NEW YORK - Perusahaan automotif dan penyimpanan energi asal Amerika Serikat (AS), Tesla Motors Inc, beberapa hari lalu mengumumkan desain mobil listrik bernama Model 3, yang dalam mengoperasikannya akan membutuhkan satu ton baterai.
Dilansir dari laman Business Insider, Rabu (6/4/2016), guna memproduksi baterai tersebut, Tesla pun membangun sebuah manufaktur ambisius yang memproduksi baterai bernama Gigafactory. Proyek pabrik memiliki luas 5,5 juta kaki persegi, terletak di luar Sparks, Nevada. Pabrik ini pun sengaja dibangun guna mempercepat transisi dunia demi transportasi berkelanjutan.
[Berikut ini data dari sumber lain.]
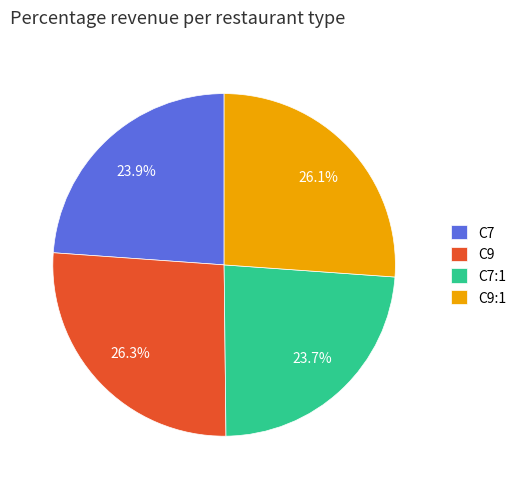

True or false: C9:1 accounts for 26% of the total.

True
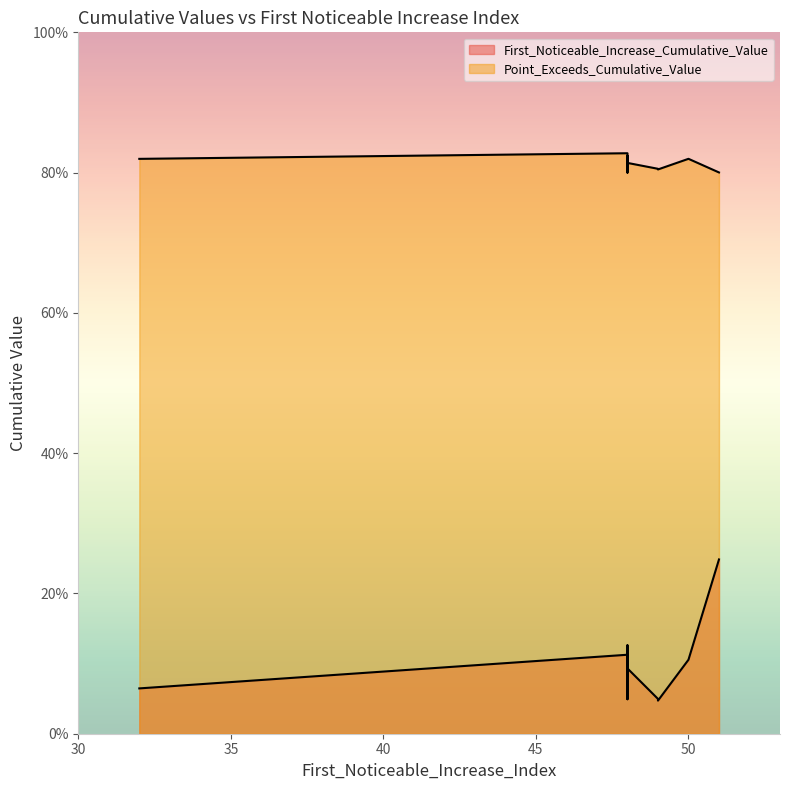

Reading right to left, transcribe all the data shown in this chart.

First_Noticeable_Increase_Cumulative_Value: 0.1	0.0	0.1	0.0	0.0	0.2	0.1	0.1	0.1	0.1
Point_Exceeds_Cumulative_Value: 0.8	0.8	0.8	0.8	0.8	0.8	0.8	0.8	0.8	0.8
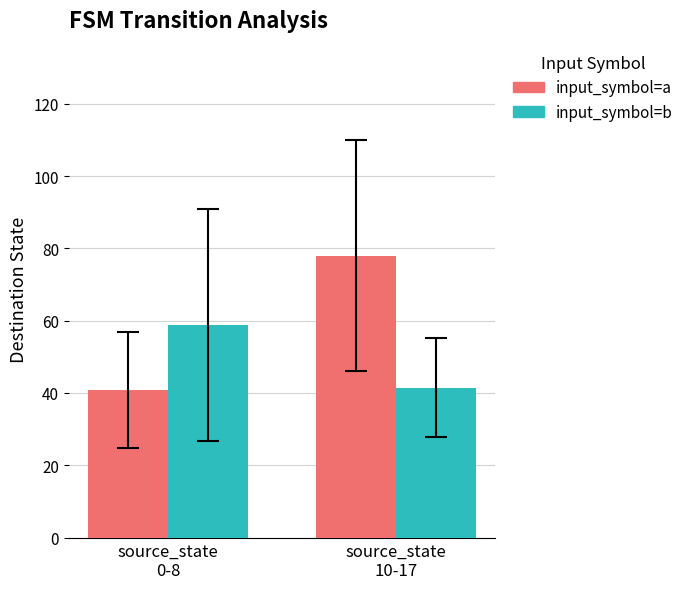

What is the label of the 2nd bar from the left?

source_state
10-17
Untuk memproduksi baterai-baterai ini, Tesla akan menggunakan skala ekonomi, manufaktur inovatif, pengurangan limbah, dan optimalisasi sederhana menemukan proses manufaktur yang paling bawah satu atap.
Adapun biaya konstruksi bangunan sebesar USD5 miliar atau setara Rp66,050 triliun (mengacu kurs Rp13.210 per USD). Dalam pembangunan tahap pertama, Tesla menghabiskan sekitar USD4,5 juta atau Rp59,445 miliar.
Musim panas lalu, Tesla menghabiskan hampir USD13 juta atau Rp171,73 miliar untuk baja dan beton yang digunakan lantai konstruksi paling bawah (mezzanine) bangunan. Sedangkan untuk infrastruktur listriknya menelan biaya sekitar USD300 ribu atau Rp3,96 miliar.